Hausse de consommation

«Les études menées dans d’autres pays montrent que la commercialisation fait grimper la consommation, insiste François Gagnon, de l’Institut national de la santé publique du Québec. Il faut donc faire attention aux moyens de promotion et éviter les cartes de fidélité, par exemple.»

Lieux de vente, prix, taxes, âge légal... rien n’est pour le moment défini au Québec, affirme Lucie Charlebois.

«C’est magnifique, vous partez de zéro.
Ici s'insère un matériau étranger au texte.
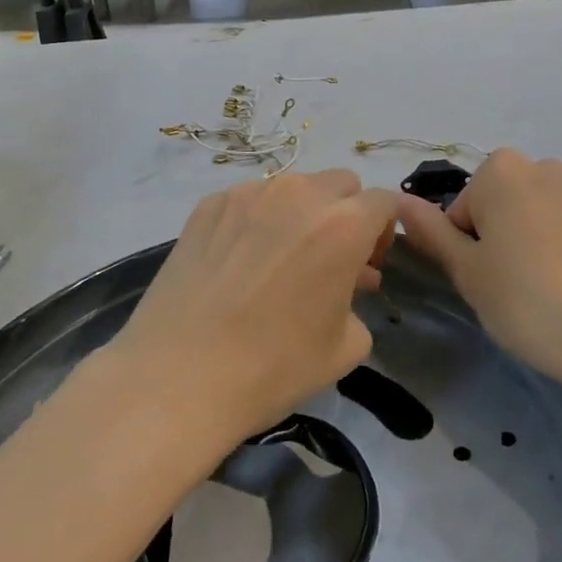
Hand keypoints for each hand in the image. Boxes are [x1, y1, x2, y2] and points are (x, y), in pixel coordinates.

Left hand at [110, 169, 399, 443]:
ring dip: (301, 213)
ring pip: (294, 188)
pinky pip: (251, 199)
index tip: (367, 264)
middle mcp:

Vous avez la possibilité de ne pas reproduire les erreurs faites avec l’alcool et le tabac en ayant une politique trop laxiste», s’enthousiasme l’analyste britannique Steve Rolles, prenant pour exemples les vieilles publicités vantant les bienfaits du tabac pour la santé. «Il vaut mieux un cadre contraignant au début et l’assouplir par la suite si besoin», ajoute-t-il.

Amazon du pot

Pour Line Beauchesne, Québec doit également proposer un mode de commercialisation adapté. «Le gouvernement doit se donner les moyens de contrôler le marché en mettant en place un bon site web pour contrer les grosses compagnies, une sorte d’Amazon du pot», soutient celle qui estime que la majorité du commerce de la marijuana se fera sur le web.

Pour la vente en main propre, Couche-Tard s’est dit intéressé, mais des organismes communautaires se positionnent également. «Nous avons ouvert ce matin le premier centre d’injection supervisée à Montréal et nous croyons pouvoir être de bons lieux pour vendre du cannabis, à condition qu’on nous en donne les moyens», affirme le président de Cactus Montréal, Louis Letellier de St-Just.

► Ces discussions sont un prélude à une large consultation partout au Québec qui aboutira à l’automne à un projet de loi.